*Task details*:
Return the data verbatim, without pictures.

*Input data*:
- - - - -

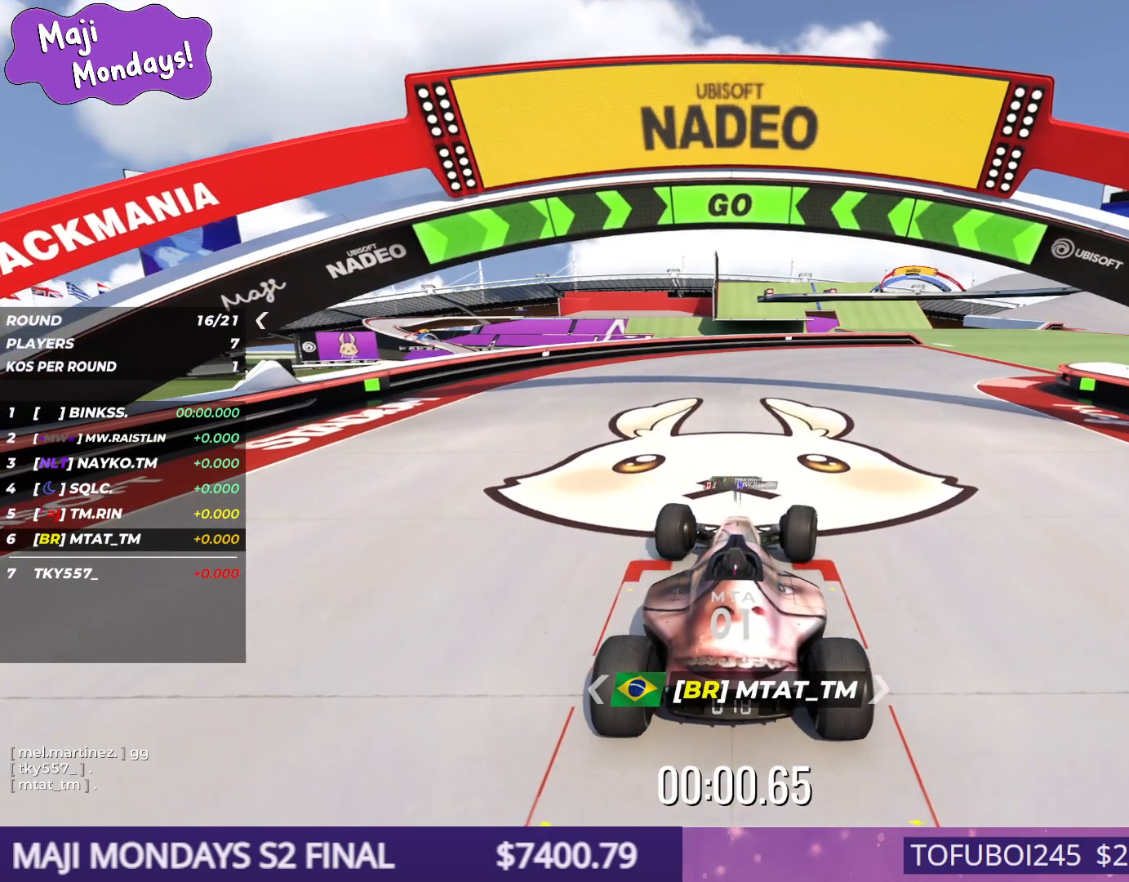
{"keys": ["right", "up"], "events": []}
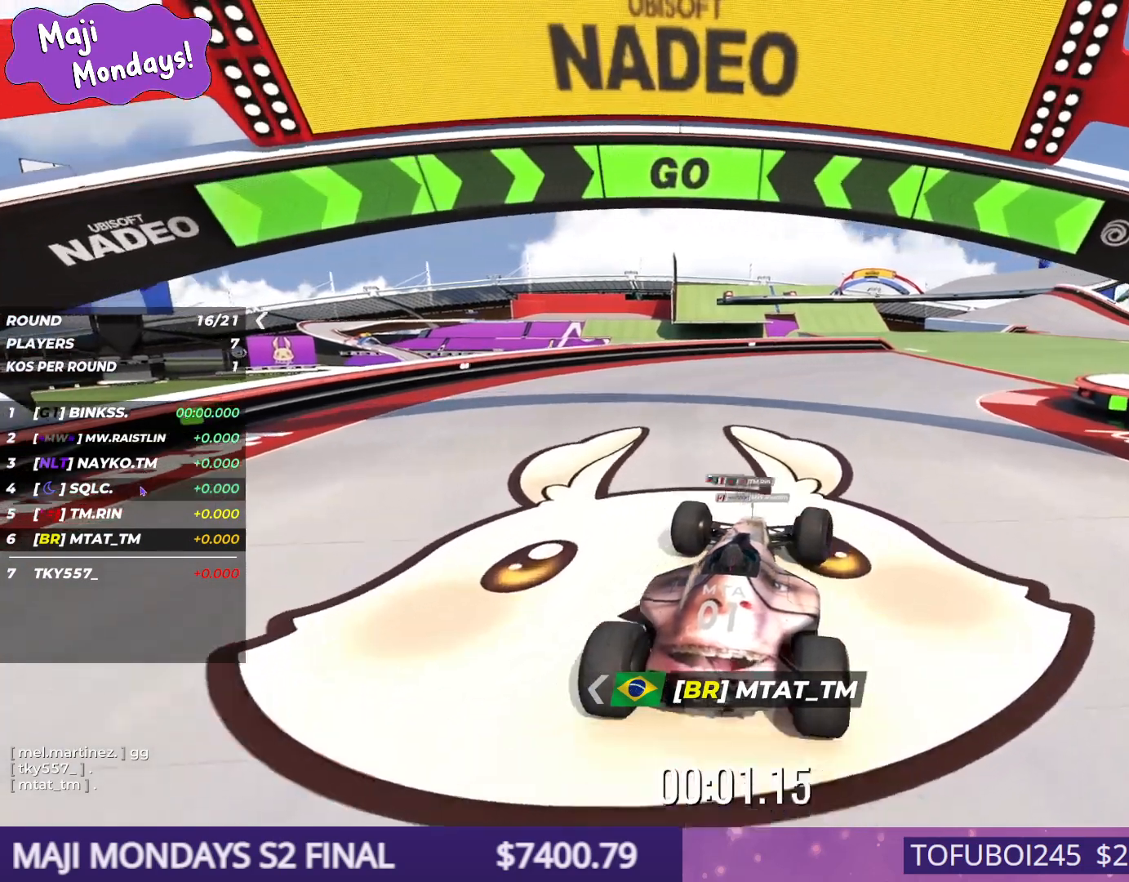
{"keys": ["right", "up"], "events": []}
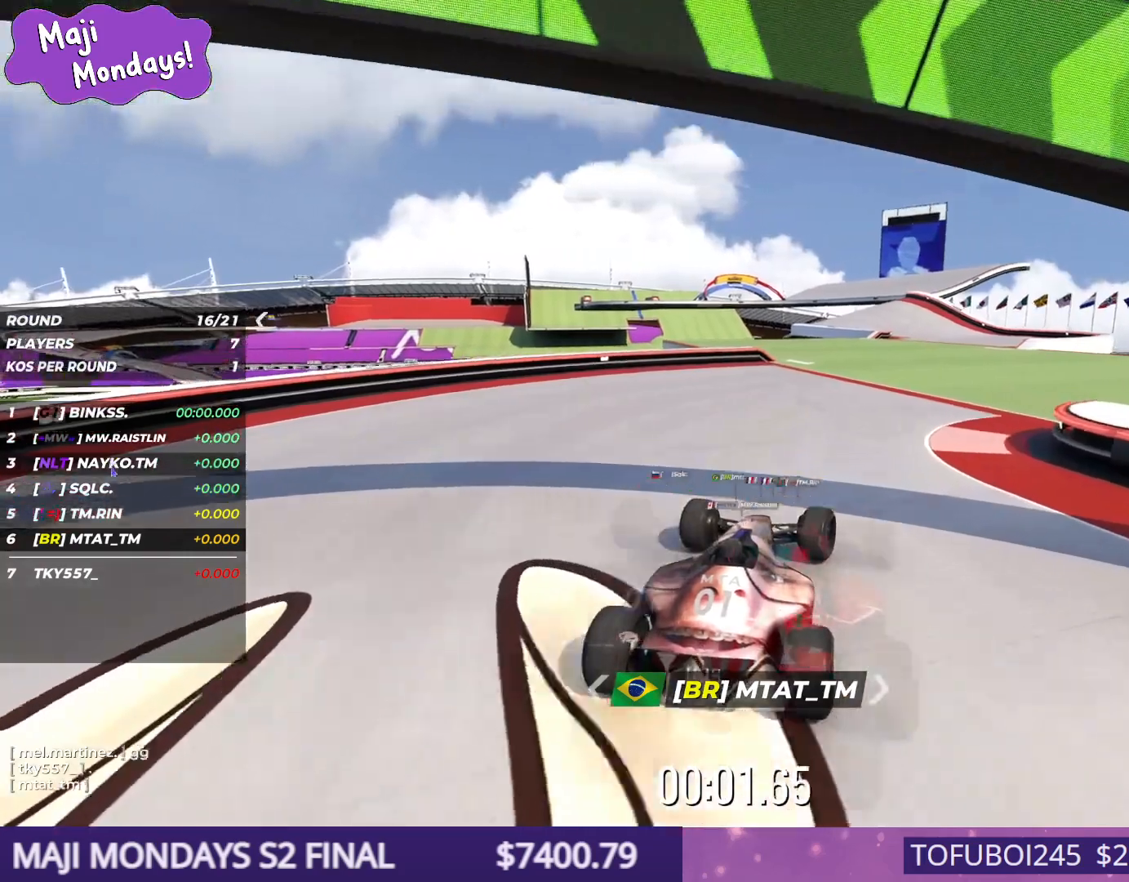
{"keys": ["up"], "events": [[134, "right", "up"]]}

- - - - -

*Answer below*:
{"keys": ["right", "up"], "events": []}
{"keys": ["right", "up"], "events": []}
{"keys": ["up"], "events": [[134, "right", "up"]]}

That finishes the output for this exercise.